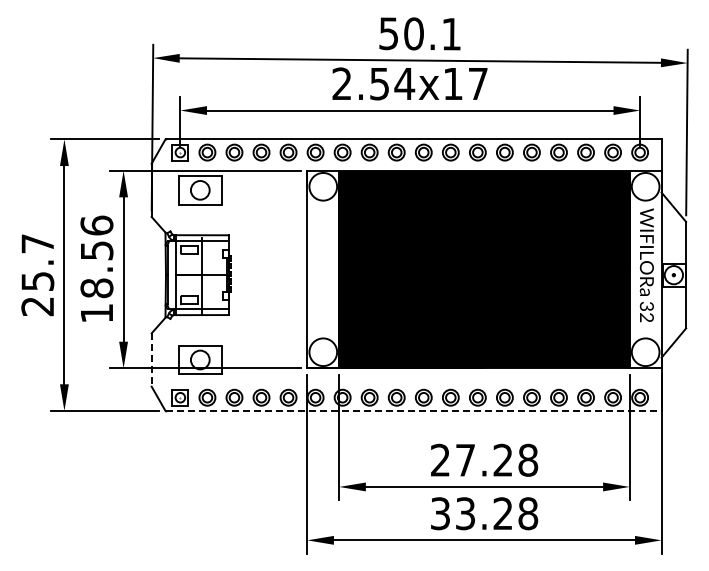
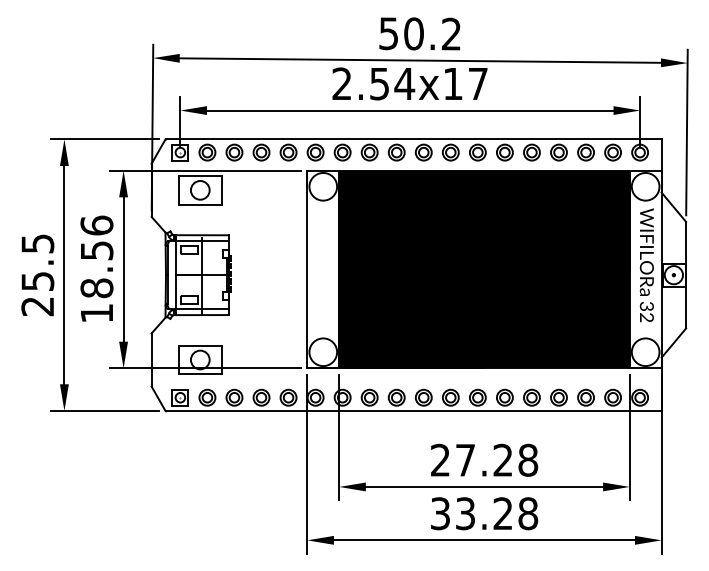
text at (450, 33): 50.1 -> 50.2
text at (37, 243): 25.7 -> 25.5
line at (151, 360): dashed -> solid
line at (414, 410): dashed -> solid
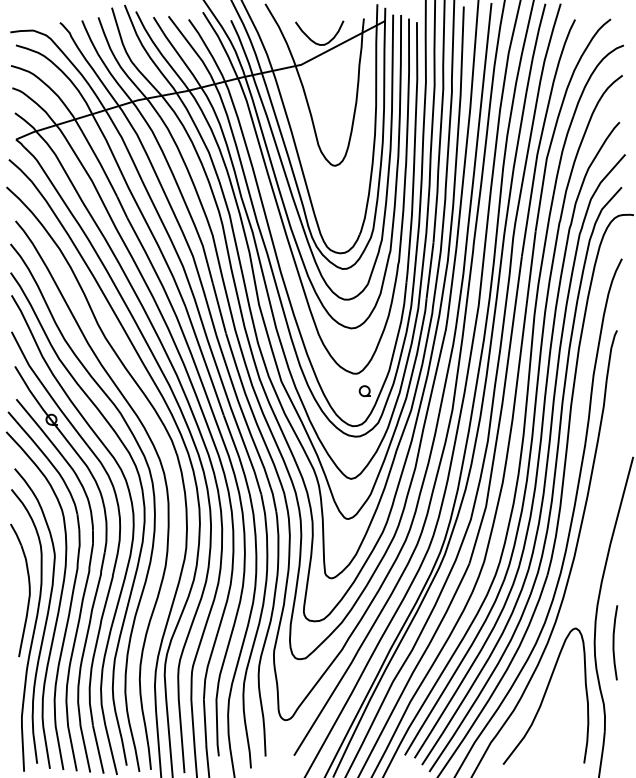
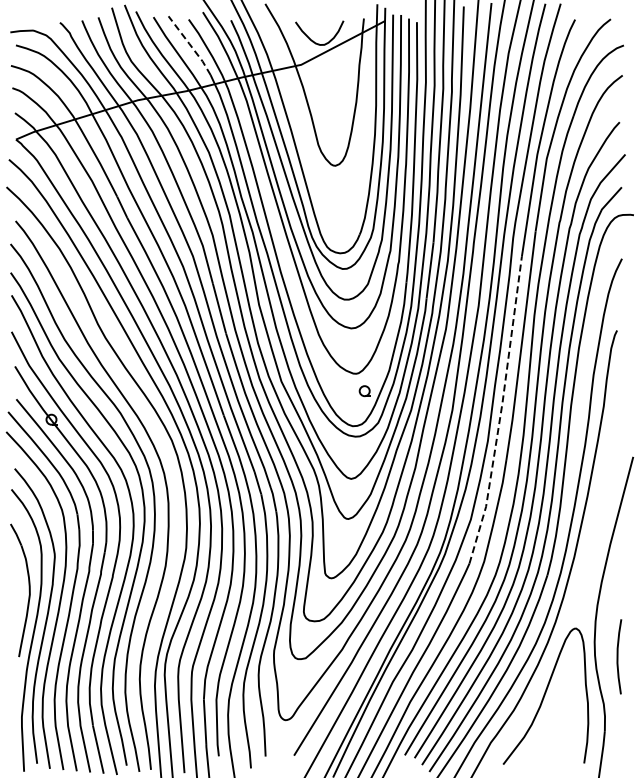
line at (190, 44): solid -> dashed
line at (501, 411): solid -> dashed
curve at (614, 642) position: (614, 642) -> (618, 656)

__Exercise objective__:
Copy the lines of the entries above word for word, starting at the line that contains "line at (190, 44): solid -> dashed" and ending at the final line of the entries.

__Result below__:
line at (190, 44): solid -> dashed
line at (501, 411): solid -> dashed
curve at (614, 642) position: (614, 642) -> (618, 656)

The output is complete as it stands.